The luncheon crowd at The Pierre roared with laughter as Christopher Hitchens, atheist and author of “God Is Not Great: How Religion Poisons Everything,” debated whether science makes belief in God obsolete with Monsignor Lorenzo Albacete, former physicist and author of “God at the Ritz; Attraction to Infinity”. Surprisingly, the two were in agreement so often that Hitchens ultimately stated that he would “…not accuse Monsignor of being a Catholic,” and further grumbled, “I protest! I was told I was going to argue with a person of faith.” Whether Monsignor could be classified as a “true Catholic” or not, they disagreed enough to keep the debate interesting.

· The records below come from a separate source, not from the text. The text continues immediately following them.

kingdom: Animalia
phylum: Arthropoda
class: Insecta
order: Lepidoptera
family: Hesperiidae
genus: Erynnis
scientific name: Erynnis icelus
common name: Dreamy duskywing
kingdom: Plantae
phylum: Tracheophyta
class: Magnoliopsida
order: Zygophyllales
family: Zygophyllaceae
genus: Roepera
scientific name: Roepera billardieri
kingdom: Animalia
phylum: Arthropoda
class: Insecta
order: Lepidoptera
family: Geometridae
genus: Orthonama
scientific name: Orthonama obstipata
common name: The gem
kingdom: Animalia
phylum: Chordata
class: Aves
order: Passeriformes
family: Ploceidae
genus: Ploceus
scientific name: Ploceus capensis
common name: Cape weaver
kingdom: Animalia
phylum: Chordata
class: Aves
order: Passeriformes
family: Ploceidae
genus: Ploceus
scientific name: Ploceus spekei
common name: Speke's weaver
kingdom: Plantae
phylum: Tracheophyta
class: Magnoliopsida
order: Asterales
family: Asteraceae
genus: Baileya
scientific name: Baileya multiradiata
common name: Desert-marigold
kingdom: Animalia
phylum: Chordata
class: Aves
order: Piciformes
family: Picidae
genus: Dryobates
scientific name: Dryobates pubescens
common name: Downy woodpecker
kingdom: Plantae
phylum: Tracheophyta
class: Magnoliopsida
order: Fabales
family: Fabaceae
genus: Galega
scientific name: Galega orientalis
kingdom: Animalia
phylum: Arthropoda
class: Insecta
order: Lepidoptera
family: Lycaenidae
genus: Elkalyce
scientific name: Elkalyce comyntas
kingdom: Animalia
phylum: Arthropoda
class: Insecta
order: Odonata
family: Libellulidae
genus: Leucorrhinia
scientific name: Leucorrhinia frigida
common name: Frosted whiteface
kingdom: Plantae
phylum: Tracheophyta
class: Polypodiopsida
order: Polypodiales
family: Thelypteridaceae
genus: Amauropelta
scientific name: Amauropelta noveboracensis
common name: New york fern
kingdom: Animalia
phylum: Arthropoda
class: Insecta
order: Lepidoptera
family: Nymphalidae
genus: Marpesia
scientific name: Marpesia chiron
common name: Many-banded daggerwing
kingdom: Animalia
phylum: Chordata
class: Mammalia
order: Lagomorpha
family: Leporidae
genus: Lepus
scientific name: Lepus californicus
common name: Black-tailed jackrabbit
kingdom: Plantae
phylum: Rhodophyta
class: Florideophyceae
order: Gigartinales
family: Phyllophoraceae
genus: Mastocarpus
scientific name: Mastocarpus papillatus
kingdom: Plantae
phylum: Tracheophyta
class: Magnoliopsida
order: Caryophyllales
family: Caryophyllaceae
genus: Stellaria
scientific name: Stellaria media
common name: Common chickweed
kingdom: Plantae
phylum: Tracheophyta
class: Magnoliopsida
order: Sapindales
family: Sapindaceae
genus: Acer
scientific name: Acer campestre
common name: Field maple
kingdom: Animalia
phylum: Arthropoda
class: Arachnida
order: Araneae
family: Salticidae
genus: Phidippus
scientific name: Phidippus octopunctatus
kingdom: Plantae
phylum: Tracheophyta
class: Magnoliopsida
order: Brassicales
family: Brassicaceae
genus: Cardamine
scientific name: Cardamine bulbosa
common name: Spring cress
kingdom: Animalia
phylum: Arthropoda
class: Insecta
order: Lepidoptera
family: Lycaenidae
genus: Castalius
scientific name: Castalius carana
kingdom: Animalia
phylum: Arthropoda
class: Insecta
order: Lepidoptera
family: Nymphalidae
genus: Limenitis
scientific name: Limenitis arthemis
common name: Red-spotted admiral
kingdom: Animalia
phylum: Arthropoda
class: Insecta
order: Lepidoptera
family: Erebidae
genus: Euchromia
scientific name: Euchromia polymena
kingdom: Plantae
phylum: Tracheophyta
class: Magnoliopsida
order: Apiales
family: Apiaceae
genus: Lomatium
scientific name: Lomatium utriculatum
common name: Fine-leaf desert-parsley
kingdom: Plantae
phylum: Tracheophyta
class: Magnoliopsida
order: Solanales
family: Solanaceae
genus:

Monsignor talked of unexplainable love, while Hitchens compared Jesus to Kim Jong Il, whose deceased father is actually still the official ruler of North Korea, making it a necrocracy. “They’re one short of a Trinity,” declared Hitchens, who went on to explain the similarities of how North Koreans are in a similar predicament as Christians, who are required to love God, even when He appears not to take good care of his people. Hitchens even went so far as to point out one important point of difference in his example, which is that one can escape North Korea by dying, but a Christian is condemned, conditioned, and forced to love and thank God for all Eternity.
Over the course of an hour and a delicious three course lunch, the Monsignor and Hitchens also covered superstition, condoms, homosexuality, and thousands of years of history– it was a mouthful for everyone, to say the least. In sum: the purpose of Monsignor Lorenzo Albacete’s faith is to make sense out of life, just as science fills that role for Christopher Hitchens.
The panel moderator, Washington Post’s Sally Quinn, kept an even keel by opening the panel with a reading of both panelist’s horoscope and ending it by quoting a bumper sticker: “I don’t know, and neither do you.”